By 1775 it seems that Francis was running the company offering bleaching by the Irish or Dutch methods and still boasting of the skilled Irishman that were brought over. Frances seemed to have enjoyed a 25 year retirement, common today but worthy of note in the late Georgian period.
When he died in 1800, the whole Dugan bleaching Empire was about to expire. New methods of chlorine bleaching would make the family another victim of the technological revolution , but the main problem at the time was the early death of Francis Dugan, who died in 1801 at more or less exactly half his father’s age .
His funeral was a touching story ‘He was borne the church yard by his own servants …two of them witnessed his interment bad been fifty years in his employ.

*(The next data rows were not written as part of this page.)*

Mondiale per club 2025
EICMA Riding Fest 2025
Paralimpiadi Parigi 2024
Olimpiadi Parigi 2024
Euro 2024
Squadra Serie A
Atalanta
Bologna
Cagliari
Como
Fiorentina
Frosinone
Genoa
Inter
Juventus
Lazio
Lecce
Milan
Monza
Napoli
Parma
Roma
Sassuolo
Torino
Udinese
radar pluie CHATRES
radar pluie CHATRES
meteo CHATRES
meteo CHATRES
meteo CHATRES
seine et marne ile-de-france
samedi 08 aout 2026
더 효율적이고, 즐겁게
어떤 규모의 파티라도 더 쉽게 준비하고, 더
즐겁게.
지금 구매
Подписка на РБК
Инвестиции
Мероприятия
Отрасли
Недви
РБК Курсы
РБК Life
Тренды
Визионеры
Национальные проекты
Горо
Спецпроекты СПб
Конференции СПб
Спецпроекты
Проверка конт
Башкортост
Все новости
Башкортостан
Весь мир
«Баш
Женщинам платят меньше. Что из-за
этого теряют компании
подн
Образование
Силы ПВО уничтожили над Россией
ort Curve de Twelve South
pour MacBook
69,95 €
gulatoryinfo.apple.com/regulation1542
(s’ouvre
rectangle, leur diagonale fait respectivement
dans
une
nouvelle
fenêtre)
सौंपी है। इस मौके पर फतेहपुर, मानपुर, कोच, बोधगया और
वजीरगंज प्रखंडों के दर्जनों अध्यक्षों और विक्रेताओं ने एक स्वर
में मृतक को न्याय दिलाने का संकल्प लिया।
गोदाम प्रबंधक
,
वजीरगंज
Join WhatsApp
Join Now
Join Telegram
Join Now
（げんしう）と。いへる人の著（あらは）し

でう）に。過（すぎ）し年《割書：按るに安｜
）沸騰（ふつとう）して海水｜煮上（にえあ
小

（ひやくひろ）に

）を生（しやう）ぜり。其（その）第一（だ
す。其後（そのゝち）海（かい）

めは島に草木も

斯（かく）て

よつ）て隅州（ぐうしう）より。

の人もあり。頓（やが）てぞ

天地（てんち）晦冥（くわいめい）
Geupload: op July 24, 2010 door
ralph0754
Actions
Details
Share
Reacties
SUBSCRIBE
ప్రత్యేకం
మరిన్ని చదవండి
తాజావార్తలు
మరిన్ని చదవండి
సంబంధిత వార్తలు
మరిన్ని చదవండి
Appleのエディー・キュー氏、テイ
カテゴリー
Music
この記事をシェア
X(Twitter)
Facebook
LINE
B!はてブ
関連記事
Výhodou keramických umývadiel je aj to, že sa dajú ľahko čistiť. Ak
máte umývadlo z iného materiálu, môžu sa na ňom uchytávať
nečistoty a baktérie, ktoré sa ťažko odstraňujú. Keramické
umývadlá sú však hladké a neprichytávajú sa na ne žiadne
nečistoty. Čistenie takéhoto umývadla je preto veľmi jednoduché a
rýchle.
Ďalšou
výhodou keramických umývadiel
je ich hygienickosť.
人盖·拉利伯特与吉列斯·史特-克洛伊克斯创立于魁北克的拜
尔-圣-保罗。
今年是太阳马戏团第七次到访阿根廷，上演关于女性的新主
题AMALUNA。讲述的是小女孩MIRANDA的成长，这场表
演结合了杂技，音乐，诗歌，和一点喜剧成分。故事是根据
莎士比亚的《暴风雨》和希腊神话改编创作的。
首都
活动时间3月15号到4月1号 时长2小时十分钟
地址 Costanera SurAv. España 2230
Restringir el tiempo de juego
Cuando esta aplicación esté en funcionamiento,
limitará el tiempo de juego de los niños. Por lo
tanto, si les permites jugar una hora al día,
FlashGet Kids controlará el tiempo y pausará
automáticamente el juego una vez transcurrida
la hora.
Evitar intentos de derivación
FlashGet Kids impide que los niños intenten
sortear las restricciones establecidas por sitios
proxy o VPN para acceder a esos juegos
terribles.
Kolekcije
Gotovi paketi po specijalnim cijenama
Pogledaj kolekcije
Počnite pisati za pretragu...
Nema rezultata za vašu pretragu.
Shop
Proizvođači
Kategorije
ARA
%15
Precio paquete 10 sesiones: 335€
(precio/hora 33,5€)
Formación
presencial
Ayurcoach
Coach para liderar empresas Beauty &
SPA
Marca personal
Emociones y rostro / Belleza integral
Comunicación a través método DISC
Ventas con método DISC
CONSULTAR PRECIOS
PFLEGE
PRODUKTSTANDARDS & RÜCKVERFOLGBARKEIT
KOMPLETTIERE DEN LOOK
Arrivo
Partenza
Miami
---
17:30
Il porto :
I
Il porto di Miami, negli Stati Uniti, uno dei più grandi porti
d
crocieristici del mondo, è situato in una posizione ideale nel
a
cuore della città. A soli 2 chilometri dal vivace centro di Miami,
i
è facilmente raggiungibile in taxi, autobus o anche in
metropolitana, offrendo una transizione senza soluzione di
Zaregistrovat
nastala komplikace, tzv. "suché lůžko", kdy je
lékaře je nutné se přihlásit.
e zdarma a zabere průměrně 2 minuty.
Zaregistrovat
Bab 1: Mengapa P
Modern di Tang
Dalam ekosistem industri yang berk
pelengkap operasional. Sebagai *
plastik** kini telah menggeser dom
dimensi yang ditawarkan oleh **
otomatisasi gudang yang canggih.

He was the first invited to this Country about 70 years ago by the Hon Board of Trustees the improve the state of bleaching linen’
Francis Dugan was less than a month dead when the beaching fields and house were sold off and later the contents of the house. Sales of the crops growing in the fields were postponed until they were ready-liquidation of goods was an efficient and emotionless process.